A Superb Role Model for Women Aspiring To a Great Nursing Career
Pennsylvania, birthplace of American independence is famous for other things too, like the Pennsylvania Dutch and Liberty Bell; it’s also the childhood home of our sitting Vice President, but there are other Pennsylvania fixtures, CEOs, like Karen Murphy, R.N., Ph.D. who make their mark—using extraordinary education, talent and skill —on the great Steel State.
Dr. Murphy’s career began in surgical nursing, when, in 1977, she received her diploma from the Scranton State Hospital School of Nursing. Soon after, she earned an MBA at Marywood University and, eventually, a doctorate in Business Administration from the Fox School of Business in Philadelphia.
To say the least, Dr. Murphy has enjoyed a long and prosperous career, but her achievements are far from over. She has, as of this January, been selected as CEO of The Moses Taylor Health Care System. Read more about Dr. Murphy’s latest accolade here.
It’s no wonder her nursing career is making headline news. Dr. Murphy is living the American Dream, a career idol and inspiration for all healthcare professionals, especially women in RN jobs. Balancing work and home life, Dr. Murphy has it all: with two grown children, she and husband, Martin reside in Clarks Summit, just Northwest of where her nursing career began in Scranton 33 years ago.
Part of the healthcare system Dr. Murphy inherits from her predecessor Harold E. Anderson, is the Moses Taylor Hospital, a top-notch facility relied upon by northeastern Pennsylvania since 1892. Dr. Murphy’s vision and ability to face challenges match the hospital’s mission statement: to provide continuously improving, cost effective care.
Dr. Murphy’s position as CEO commences in October of 2010, giving nurses who hold similar career aspirations reason to work hard, remain optimistic, and, most importantly of all, stay the course.
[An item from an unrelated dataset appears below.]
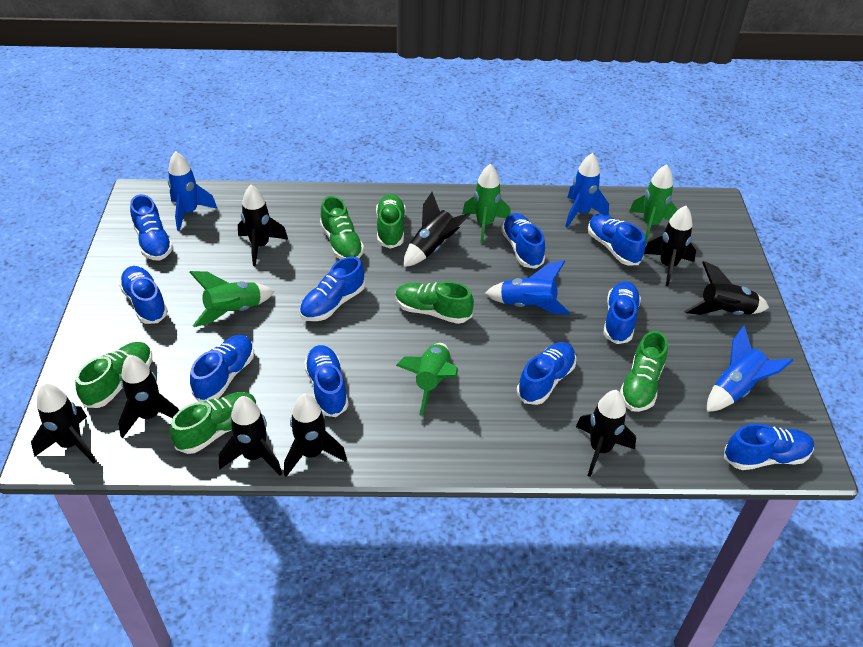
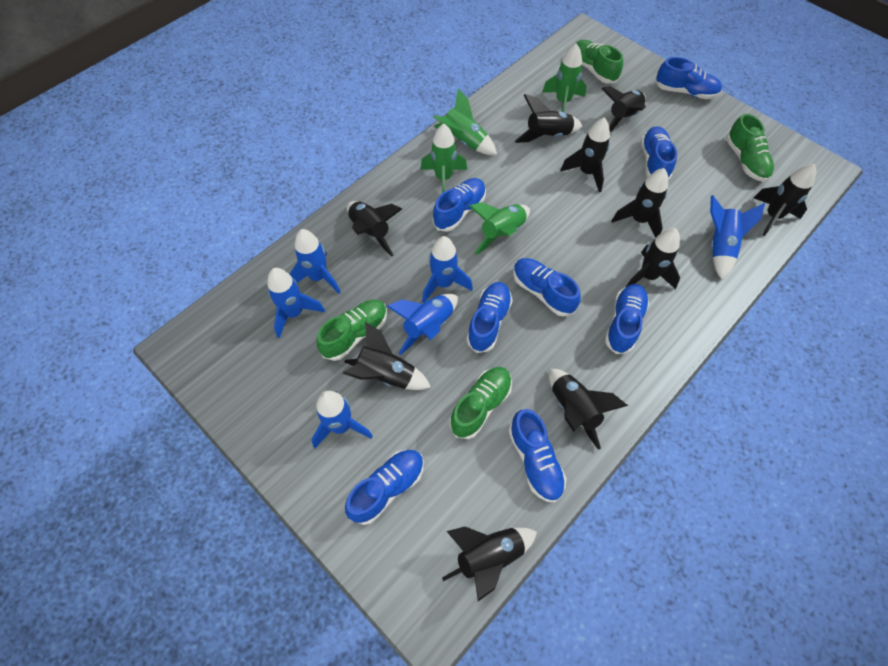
black rocket: [31,383,96,464] [118,355,179,438] [219,396,282,476] [238,185,288,266] [284,393,347,477] [404,192,471,267] [576,390,636,477] [644,206,696,286] [684,261,769,315] = 9 -> [343,322,431,390] [347,201,402,257] [442,526,537,601] [515,94,582,143] [549,369,628,450] [560,117,610,192] [602,86,646,132] [611,168,668,238] [626,228,680,289] [754,164,816,236] = 10
blue rocket: [168,151,217,231] [485,260,570,315] [565,153,609,228] [707,325,794,412] = 4 -> [267,268,325,338] [290,229,341,294] [311,391,373,448] [387,294,458,355] [422,236,473,303] [710,195,765,280] = 6
blue shoe: [119,266,168,324] [130,194,173,260] [190,335,254,402] [299,256,365,321] [304,345,348,417] [501,213,545,269] [517,342,576,405] [588,214,646,265] [603,281,641,344] [724,424,814,470] = 10 -> [345,450,424,525] [432,178,486,232] [466,282,513,353] [509,409,566,503] [513,258,581,317] [605,284,649,354] [641,126,677,181] [655,57,722,99] = 8
green shoe: [75,342,152,408] [170,392,257,454] [320,196,364,260] [376,194,406,249] [395,281,474,324] [620,331,668,412] = 6 -> [317,300,387,361] [450,367,512,439] [575,40,623,84] [726,114,774,182] = 4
And what is that course? The top post for an RN is generally Chief Nursing Officer; now a rung above that, Dr. Murphy’s career ladder is tipping toward the sky and there’s no reason a talented, dedicated nurse following in her footsteps couldn’t hope for the same one day.
Adds, Debbie Bacurin, RN and Clinical Account Manager for American Traveler,
"Dr. Murphy took the time to speak to me about the nursing profession. We had a wonderful conversation about her accomplishments and experiences as a nursing advocate—basically, we’re both in agreement with the Nursing Consortium—that it’s imperative to continue mentoring nurses into management positions."
Dr. Murphy and Debbie are right. There are many hospitals and nursing groups (ANA, ENA SFONE) who are working towards creating programs for mentoring nurses into future leadership roles; critical in future years, when a majority of leadership nurses retire.
If you know someone who shares Dr. Murphy’s ambition and foresight regarding contributions RNs can make in the healthcare industry, please leave a comment. Until then, stay the course. Dr. Murphy agrees that getting promoted to a management position is a lot of hard work, but, like her, if aspiring RNs remain focused and driven, they’ll be just as proud as Dr. Murphy is right now.